On retrouve cette idée dans l'œuvre de Descartes. Le cogito est la première vérité indubitable sur laquelle repose l'ensemble des connaissances que l'esprit peut acquérir. « Je pense donc je suis » est donc une proposition certaine. Mais cette certitude est le produit du doute. Malgré tout l'effort de l'esprit pour douter de tout, seule résiste au doute l'intuition de l'existence de la conscience.

à noter

Descartes s'appuie sur trois arguments pour essayer de douter de tout : nos sens nous trompent souvent ; nous ne parvenons pas à distinguer facilement rêve et éveil ; un malin génie peut exister et nous tromper, y compris quand nous nous croyons certains de quelque chose.

Ce n'est donc pas la certitude en tant que telle qui montre qu'on est dans le vrai, c'est plutôt l'effort permanent pour interroger cette certitude, la remettre en cause.
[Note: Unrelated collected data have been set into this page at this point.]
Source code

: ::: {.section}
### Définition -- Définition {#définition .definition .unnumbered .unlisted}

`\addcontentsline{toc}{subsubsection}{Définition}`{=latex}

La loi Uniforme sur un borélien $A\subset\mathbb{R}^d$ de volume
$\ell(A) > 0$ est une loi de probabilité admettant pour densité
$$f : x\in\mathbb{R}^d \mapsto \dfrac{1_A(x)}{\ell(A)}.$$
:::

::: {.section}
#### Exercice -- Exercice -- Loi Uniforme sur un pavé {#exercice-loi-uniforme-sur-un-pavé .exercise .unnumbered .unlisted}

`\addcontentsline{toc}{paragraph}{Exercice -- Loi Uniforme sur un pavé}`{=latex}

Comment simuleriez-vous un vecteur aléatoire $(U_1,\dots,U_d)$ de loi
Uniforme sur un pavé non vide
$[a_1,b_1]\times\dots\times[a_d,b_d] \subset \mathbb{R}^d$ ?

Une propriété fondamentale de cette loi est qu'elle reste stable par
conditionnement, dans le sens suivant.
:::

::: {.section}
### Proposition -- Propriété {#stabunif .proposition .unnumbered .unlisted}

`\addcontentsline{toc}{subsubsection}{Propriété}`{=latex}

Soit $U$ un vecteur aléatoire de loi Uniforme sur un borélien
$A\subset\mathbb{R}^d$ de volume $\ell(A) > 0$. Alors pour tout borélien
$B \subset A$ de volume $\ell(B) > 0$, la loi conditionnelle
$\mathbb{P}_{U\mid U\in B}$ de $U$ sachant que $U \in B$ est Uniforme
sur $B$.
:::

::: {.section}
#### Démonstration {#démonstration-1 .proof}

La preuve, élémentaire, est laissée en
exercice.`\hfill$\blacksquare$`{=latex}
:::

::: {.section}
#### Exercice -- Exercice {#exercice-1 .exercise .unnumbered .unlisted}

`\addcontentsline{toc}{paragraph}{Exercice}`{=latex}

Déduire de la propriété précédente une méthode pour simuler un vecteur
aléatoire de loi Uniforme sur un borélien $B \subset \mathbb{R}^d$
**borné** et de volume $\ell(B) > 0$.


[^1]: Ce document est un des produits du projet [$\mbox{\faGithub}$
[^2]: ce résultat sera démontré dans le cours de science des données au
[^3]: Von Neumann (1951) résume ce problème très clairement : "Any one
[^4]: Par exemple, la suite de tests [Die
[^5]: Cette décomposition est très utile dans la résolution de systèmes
Cet effort n'est pas un simple sentiment, car il renvoie à un ensemble de procédures qui permettent d'établir la validité d'une proposition. Ces procédures impliquent la discussion et le débat avec les autres, ne serait-ce que pour mettre à l'épreuve ses propres convictions.

C'est ce que montre Popper : « Aussi intense soit-il, un sentiment de conviction ne peut jamais justifier un énoncé. » Seules les procédures d'enquête et de vérification ont une valeur scientifique. Popper parle de la certitude absolue comme d'une idée limite : « Il peut toujours y avoir une certitude qui soit encore plus assurée. »
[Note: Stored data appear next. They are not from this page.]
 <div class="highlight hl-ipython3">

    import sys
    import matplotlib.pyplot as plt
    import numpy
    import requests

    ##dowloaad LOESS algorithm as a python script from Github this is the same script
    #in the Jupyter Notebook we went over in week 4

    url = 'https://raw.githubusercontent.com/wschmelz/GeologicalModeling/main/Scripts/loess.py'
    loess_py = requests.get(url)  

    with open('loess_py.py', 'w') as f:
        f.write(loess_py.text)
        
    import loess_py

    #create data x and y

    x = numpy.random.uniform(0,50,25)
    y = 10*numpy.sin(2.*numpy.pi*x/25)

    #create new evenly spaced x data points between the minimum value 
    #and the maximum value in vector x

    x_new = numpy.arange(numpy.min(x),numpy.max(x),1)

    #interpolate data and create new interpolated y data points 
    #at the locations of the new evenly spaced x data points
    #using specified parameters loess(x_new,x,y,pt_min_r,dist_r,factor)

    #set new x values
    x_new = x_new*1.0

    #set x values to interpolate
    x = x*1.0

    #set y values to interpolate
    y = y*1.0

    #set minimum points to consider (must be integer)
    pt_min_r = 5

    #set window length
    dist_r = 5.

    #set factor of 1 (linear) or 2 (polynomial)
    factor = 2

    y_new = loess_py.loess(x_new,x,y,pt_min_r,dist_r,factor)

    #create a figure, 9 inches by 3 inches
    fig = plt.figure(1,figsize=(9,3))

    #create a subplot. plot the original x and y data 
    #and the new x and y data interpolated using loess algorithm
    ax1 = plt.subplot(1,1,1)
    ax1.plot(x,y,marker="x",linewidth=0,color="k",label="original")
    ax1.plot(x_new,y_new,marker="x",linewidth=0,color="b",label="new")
C. Des domaines propres à la certitude ?

Mais dire que la certitude n'a pas de valeur scientifique revient-il à dire qu'elle ne saurait être la marque du vrai ? Elle peut valoir sur le plan moral ou sur le plan religieux. J'agis ainsi car j'ai la conviction que c'est la bonne chose à faire ; je crois parce que je suis certain de la fécondité de telle parole.

Là encore, la certitude suppose d'être interrogée par le sujet qui l'éprouve pour ne pas devenir une forme de fanatisme. Si « l'étonnement est essentiel à la condition d'homme », comme le montre Jeanne Hersch, c'est que l'homme doit toujours remettre en cause ce qui lui paraît évident.

Conclusion

On n'est jamais absolument certain d'être dans le vrai. C'est l'effort pour interroger nos certitudes qui leur confère de la valeur. En ce sens, douter de ce qu'on croit établi avec certitude n'est pas contradictoire avec la recherche de la vérité.

Othello a ainsi manqué de prudence, prenant sa propre certitude pour argent comptant. Une expérience subjective, aussi forte soit-elle, ne saurait valoir comme critère de la vérité. On comprend dès lors pourquoi Platon, dans l'allégorie de la caverne, présente la recherche de la vérité comme une forme de libération de soi et d'arrachement à ce qui nous paraît le plus évident.